(Brief) Please pull out and copy every line from the data below that contains the word "biglietti".

Collected data entries:
···

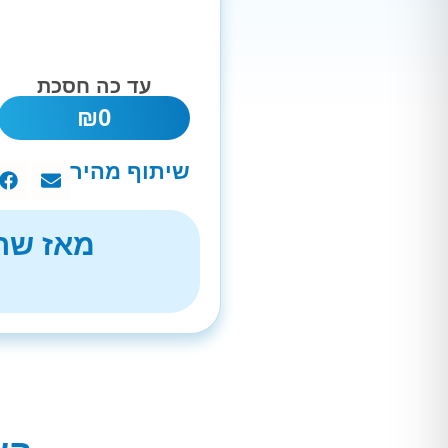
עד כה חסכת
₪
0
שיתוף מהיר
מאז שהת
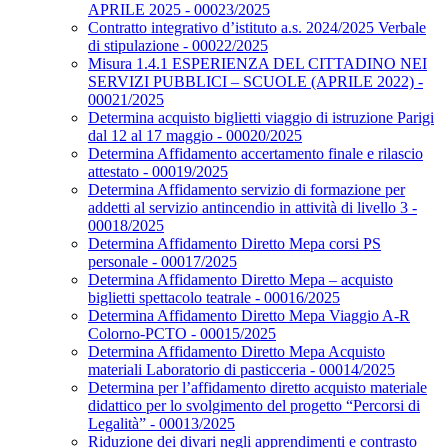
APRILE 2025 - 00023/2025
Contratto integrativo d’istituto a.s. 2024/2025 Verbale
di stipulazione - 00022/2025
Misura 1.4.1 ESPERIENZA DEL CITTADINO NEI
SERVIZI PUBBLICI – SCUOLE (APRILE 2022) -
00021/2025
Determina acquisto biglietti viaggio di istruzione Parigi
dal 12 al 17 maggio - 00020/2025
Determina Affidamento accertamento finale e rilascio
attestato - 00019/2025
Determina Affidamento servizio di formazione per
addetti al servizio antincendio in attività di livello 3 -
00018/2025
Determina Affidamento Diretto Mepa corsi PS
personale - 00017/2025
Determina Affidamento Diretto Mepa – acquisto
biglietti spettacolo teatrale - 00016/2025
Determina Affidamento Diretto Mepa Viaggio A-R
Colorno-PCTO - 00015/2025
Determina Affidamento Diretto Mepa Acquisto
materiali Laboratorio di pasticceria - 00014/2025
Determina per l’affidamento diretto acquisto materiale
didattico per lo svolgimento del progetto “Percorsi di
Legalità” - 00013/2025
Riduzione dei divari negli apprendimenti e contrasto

···

(Solution to this problem)
Determina acquisto biglietti viaggio di istruzione Parigi
biglietti spettacolo teatrale - 00016/2025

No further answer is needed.